JOHANNESBURG – Property group Fortress Reit for the year to June 30 met its distributable income guidance targets, despite the tough economic environment that has been battering South African property companies, and as it clears its name of share price manipulation.

Fortress Reit owns a retail portfolio of 61 commuter-oriented shopping centres and about 84 percent of its investment properties are concentrated in Gauteng.

It said that it had total shareholder returns of +48.7 percent per Fortress A share (FFA), and -8.7 percent per Fortress B share (FFB).

“We met our guidance for total distributable income for the 2019 financial year of 155.50 cents per FFB share, as communicated to stakeholders during May 2019. The total dividend per FFAshare was 148.35c for the year.”

Commenting on the company’s performance yesterday, Fortress Reit chief executive Steve Brown, who was appointed to the position earlier this year, alluded to a missed dividend distribution guidance of 1 percent.

“It was slightly below what we had previously guided for next year, and was largely driven by an impairment we took on in Durban in a development in Clairwood.

"We had to take an impairment of R560 million there, but it was part of resetting the base. The challenge with that particular opportunity was the time it took to get plan approval and environmental authorisation, that led to too many costs being capitalised against the base,” Brown said.

To trim its sails, Fortress Reit exited non-core investments totalling R3.4 billion and invested in itself with a R543m share buyback of FFB.

In the reporting period, revenue from direct property operations grew by less than a percent to R3.4bn.

In the period, Fortress had agreed to reduce the rental charged on all Edgars, Jet and JetMart stores by 41 percent in exchange for shares in the troubled Edcon business.

“We ascribe no value to these shares and will continue to distribute only the cash component of rental received. During the last six months, we have reduced our exposure to the Edcon group by approximately 8000m²,” the group said.

The group in addition to its property portfolio also has a 23.9 percent stake in Nepi Rockcastle valued at R18.1bn and an effective 11.1 percent interest in Resilient Reit, valued at R2.5bn.

Fortress’s net asset value increased marginally by 1.4 percent to R35.7bn, due to a combination of positive revaluations on its investments in Nepi Rockcastle and Resilient.

The guidance for total distributable income for the next financial year is set to to increase by 1 percent, the group said.

Looking ahead, it said it would continue to focus on development and selective acquisition of premium logistics facilities with long leases, as well as to invest in commuter-orientated retail shopping centres.

It said the strategy remained relevant and “has proven to be defensive in the current difficult economic climate. Sustainable rental growth, through the economic cycle, is anticipated to flow from both these sectors in the future.”

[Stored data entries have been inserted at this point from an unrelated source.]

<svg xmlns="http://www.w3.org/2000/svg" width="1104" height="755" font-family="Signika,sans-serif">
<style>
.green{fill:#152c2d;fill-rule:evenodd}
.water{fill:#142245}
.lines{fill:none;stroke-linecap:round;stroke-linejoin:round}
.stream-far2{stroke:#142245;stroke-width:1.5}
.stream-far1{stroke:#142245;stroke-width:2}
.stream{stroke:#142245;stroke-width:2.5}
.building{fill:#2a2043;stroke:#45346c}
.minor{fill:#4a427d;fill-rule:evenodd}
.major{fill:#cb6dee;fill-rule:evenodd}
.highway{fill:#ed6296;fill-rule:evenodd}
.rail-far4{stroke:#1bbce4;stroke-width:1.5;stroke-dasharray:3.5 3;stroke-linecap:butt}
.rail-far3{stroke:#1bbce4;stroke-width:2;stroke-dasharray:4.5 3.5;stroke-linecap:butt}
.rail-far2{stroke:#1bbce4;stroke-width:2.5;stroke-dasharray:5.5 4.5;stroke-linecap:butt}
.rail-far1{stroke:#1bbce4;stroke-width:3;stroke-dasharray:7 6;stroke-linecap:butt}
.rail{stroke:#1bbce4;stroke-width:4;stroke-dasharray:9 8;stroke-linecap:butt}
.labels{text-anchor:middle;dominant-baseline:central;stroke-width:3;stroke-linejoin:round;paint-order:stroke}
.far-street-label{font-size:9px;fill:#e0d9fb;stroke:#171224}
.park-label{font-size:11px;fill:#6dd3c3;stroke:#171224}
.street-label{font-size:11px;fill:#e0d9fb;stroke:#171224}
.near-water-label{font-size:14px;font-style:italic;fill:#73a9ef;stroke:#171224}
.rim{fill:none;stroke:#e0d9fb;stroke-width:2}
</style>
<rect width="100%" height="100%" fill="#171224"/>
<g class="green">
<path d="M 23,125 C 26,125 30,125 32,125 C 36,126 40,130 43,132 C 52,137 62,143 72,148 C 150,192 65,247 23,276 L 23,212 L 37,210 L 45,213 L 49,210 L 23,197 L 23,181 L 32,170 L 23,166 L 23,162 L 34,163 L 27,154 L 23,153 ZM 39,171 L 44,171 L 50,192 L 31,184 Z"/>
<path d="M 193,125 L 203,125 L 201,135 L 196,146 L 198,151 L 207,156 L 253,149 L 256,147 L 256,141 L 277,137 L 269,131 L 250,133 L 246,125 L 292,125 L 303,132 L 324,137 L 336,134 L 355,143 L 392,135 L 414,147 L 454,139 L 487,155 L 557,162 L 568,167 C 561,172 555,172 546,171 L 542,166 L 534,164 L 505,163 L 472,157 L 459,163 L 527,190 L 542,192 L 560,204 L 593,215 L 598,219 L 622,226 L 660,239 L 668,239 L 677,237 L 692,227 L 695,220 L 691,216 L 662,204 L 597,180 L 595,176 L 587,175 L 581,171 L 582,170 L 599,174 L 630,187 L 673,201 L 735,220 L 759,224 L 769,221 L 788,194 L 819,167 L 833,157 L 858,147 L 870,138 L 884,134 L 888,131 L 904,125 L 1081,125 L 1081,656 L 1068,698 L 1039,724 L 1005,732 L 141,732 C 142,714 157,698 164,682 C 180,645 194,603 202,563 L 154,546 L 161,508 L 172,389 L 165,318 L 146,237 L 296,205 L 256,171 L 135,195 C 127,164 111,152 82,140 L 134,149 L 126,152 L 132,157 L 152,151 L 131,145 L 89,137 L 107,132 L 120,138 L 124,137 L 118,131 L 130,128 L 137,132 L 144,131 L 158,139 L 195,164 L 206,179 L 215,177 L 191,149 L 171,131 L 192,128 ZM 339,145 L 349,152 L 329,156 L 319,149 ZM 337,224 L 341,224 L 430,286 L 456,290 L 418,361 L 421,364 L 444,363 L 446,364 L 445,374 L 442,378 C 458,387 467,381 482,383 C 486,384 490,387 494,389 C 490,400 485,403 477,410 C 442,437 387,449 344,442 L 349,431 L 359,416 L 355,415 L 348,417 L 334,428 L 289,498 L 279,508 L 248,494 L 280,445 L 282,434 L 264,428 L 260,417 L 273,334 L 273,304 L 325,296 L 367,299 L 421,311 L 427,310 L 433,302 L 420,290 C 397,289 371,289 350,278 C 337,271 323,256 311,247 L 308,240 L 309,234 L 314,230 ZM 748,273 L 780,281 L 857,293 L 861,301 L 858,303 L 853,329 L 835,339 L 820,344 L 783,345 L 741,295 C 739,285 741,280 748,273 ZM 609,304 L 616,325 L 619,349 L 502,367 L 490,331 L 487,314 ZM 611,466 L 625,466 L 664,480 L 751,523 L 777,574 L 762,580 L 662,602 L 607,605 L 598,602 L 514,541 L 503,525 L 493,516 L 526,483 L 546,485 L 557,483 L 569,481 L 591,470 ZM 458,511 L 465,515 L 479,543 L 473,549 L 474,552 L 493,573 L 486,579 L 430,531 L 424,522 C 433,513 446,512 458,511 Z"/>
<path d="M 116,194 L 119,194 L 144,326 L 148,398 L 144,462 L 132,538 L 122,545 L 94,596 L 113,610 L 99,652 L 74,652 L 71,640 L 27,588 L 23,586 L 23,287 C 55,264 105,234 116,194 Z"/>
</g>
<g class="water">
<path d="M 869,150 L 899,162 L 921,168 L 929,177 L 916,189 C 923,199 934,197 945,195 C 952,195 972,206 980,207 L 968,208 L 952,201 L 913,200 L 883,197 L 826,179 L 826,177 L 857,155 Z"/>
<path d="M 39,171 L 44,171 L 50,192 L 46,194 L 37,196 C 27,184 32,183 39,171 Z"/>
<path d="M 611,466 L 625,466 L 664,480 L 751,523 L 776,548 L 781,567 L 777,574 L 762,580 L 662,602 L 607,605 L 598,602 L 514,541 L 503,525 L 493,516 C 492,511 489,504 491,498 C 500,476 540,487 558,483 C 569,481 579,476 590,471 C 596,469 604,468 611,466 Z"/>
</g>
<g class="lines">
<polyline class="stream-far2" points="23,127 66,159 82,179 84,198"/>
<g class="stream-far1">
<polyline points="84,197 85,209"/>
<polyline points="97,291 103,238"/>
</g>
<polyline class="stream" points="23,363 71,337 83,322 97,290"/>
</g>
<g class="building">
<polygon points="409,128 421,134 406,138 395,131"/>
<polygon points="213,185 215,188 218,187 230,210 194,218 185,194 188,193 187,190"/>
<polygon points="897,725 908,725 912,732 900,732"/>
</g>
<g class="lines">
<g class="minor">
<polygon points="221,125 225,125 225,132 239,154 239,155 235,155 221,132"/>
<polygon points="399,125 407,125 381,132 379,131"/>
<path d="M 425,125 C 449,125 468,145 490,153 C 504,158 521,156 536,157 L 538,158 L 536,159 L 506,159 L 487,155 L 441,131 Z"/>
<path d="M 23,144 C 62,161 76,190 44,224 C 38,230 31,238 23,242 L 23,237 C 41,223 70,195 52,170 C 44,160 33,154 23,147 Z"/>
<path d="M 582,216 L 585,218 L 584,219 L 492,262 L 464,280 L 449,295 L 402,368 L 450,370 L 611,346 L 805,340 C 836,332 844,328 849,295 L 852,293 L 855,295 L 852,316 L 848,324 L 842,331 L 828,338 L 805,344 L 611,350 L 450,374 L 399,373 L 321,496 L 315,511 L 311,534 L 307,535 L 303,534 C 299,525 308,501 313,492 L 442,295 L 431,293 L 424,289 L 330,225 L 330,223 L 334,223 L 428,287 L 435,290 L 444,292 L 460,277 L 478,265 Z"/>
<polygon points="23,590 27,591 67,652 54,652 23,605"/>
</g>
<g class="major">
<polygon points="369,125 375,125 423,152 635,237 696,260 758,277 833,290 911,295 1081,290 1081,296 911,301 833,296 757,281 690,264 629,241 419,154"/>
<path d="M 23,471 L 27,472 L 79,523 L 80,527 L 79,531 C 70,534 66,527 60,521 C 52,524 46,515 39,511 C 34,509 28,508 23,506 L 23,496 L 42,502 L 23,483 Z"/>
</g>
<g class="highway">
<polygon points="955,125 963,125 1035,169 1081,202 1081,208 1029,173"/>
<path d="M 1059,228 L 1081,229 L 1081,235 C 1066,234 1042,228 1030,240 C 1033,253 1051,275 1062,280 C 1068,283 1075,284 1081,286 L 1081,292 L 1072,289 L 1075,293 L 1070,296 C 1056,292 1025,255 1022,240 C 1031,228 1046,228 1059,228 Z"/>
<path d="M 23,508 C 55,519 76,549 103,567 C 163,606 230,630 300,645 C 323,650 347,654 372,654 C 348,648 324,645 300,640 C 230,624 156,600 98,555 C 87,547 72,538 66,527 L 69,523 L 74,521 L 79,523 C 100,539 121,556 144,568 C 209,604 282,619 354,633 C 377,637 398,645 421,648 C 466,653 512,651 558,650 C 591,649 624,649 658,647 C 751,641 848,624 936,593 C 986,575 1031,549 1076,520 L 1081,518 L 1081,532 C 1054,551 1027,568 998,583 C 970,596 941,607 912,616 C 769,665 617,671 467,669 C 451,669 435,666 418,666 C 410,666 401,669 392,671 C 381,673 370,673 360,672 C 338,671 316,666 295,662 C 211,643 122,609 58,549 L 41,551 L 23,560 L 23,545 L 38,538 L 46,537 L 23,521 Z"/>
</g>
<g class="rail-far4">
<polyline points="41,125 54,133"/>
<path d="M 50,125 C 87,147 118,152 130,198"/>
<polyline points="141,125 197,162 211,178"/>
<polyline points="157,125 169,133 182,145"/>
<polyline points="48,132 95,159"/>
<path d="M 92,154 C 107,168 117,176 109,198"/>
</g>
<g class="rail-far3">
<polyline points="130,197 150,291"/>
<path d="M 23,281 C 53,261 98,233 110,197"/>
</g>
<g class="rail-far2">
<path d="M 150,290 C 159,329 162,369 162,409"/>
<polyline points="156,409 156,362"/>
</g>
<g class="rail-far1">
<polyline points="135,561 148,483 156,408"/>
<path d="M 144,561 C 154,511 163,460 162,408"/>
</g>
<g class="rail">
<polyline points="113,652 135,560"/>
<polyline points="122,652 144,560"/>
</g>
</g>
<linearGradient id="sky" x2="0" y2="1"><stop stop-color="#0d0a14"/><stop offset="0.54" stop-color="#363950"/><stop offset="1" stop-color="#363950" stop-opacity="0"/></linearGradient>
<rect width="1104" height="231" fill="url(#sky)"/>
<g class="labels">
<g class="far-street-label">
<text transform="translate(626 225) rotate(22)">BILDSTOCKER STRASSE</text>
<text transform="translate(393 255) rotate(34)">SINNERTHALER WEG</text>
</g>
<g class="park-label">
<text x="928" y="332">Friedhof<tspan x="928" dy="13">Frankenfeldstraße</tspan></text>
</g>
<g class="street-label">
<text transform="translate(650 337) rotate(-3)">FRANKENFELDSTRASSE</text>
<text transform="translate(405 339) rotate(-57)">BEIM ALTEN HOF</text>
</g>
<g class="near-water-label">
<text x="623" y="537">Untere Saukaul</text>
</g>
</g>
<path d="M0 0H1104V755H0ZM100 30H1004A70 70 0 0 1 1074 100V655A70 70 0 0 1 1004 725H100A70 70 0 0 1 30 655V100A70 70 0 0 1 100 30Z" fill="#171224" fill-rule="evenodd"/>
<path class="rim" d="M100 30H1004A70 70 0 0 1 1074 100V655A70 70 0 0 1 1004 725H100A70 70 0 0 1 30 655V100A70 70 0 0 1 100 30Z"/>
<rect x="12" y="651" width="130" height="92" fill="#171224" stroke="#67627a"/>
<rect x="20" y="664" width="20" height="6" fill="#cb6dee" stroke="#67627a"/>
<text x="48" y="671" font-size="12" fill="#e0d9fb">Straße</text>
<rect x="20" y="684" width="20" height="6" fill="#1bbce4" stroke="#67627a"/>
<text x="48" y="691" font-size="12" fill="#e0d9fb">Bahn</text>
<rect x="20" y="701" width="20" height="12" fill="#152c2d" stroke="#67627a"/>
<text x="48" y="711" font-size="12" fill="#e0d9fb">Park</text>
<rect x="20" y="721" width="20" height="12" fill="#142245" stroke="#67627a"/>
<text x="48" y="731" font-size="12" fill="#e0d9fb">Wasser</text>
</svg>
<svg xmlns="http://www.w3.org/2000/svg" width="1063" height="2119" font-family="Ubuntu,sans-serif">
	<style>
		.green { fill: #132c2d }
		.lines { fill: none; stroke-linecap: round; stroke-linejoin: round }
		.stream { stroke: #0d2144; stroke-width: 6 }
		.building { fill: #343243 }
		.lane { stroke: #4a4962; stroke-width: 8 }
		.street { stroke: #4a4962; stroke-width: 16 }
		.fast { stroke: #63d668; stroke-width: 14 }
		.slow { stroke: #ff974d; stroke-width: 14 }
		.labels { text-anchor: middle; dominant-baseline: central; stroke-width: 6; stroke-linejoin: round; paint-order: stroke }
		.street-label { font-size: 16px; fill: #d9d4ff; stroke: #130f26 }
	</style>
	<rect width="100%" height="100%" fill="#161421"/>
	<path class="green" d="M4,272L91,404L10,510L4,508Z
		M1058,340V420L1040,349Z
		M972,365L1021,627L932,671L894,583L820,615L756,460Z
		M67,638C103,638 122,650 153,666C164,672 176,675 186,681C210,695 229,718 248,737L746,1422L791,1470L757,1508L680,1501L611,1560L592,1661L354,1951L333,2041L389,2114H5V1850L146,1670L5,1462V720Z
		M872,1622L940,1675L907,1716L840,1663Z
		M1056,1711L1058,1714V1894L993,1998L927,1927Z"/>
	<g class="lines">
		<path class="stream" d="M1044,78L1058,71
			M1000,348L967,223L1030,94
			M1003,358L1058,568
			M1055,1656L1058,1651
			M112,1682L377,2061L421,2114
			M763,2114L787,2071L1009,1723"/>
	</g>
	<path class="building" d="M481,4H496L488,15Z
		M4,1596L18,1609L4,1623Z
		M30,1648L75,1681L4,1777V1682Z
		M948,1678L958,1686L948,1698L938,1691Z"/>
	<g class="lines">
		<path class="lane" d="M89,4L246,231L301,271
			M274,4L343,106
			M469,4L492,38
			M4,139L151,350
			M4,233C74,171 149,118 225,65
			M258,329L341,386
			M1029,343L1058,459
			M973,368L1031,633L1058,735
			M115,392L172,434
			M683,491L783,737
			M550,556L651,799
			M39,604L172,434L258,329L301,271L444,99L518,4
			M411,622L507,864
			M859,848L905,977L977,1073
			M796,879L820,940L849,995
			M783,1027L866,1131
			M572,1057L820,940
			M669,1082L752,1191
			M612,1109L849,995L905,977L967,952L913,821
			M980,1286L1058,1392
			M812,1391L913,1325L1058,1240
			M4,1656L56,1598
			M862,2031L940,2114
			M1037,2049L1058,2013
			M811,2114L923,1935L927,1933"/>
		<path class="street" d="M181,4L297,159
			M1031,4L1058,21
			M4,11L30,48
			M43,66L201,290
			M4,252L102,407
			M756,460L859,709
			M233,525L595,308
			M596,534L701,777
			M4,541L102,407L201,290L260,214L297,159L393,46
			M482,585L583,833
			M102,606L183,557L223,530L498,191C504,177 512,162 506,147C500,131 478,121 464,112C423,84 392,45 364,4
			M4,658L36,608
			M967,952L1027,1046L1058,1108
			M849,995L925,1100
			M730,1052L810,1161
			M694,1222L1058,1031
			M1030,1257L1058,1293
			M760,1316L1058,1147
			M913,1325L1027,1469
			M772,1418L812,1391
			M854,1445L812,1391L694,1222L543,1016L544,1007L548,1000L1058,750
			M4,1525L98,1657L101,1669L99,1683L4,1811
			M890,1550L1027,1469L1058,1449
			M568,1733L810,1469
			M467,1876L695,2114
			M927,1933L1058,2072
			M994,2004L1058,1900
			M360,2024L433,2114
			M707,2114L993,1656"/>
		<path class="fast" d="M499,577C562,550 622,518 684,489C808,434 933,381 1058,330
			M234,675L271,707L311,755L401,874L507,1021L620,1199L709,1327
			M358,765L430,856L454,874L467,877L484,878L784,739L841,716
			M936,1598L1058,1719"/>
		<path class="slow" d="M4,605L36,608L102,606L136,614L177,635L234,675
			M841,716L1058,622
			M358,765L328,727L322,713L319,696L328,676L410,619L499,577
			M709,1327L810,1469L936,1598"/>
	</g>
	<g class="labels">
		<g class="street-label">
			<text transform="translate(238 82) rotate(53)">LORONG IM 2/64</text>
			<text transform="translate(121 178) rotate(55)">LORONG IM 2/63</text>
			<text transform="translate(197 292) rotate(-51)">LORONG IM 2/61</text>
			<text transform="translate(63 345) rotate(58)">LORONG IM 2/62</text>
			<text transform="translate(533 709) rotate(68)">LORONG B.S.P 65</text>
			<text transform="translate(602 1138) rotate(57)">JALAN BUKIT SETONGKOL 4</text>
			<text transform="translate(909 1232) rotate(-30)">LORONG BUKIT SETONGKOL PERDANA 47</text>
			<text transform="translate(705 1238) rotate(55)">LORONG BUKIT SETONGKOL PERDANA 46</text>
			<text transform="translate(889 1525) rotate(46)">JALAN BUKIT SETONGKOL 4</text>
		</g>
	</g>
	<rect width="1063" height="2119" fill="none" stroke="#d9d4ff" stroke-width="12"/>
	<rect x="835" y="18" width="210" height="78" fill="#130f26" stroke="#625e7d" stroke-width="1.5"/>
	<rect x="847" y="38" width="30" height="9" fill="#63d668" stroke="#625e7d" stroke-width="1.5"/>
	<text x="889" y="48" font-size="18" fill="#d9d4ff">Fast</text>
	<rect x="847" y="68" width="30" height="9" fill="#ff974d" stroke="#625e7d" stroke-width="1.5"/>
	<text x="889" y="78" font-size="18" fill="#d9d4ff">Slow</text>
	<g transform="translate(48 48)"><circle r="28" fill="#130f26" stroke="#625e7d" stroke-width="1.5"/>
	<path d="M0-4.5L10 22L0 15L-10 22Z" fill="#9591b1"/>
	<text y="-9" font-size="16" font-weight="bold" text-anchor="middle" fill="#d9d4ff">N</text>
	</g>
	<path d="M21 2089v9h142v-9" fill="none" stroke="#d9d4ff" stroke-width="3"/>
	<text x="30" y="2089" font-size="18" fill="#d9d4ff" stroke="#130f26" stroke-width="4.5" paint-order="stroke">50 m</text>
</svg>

It predicted that no major corporate failures would occur with tenants will be able to absorb the recovery of rising utility costs and municipal rates.

The group on Tuesday that it was cleared of any wrongdoing by a Financial Sector Conduct Authority investigation into share price manipulation.

The investigation covered the 2017-18 period and followed a statement, which had informed the market of the unwinding of the cross shareholding between Resilient Reit and Fortress.

Fortress Reit has overhauled its management team to boost investor sentiment after allegations of dodgy share deals led to its shares slumping 65 percent on the probe.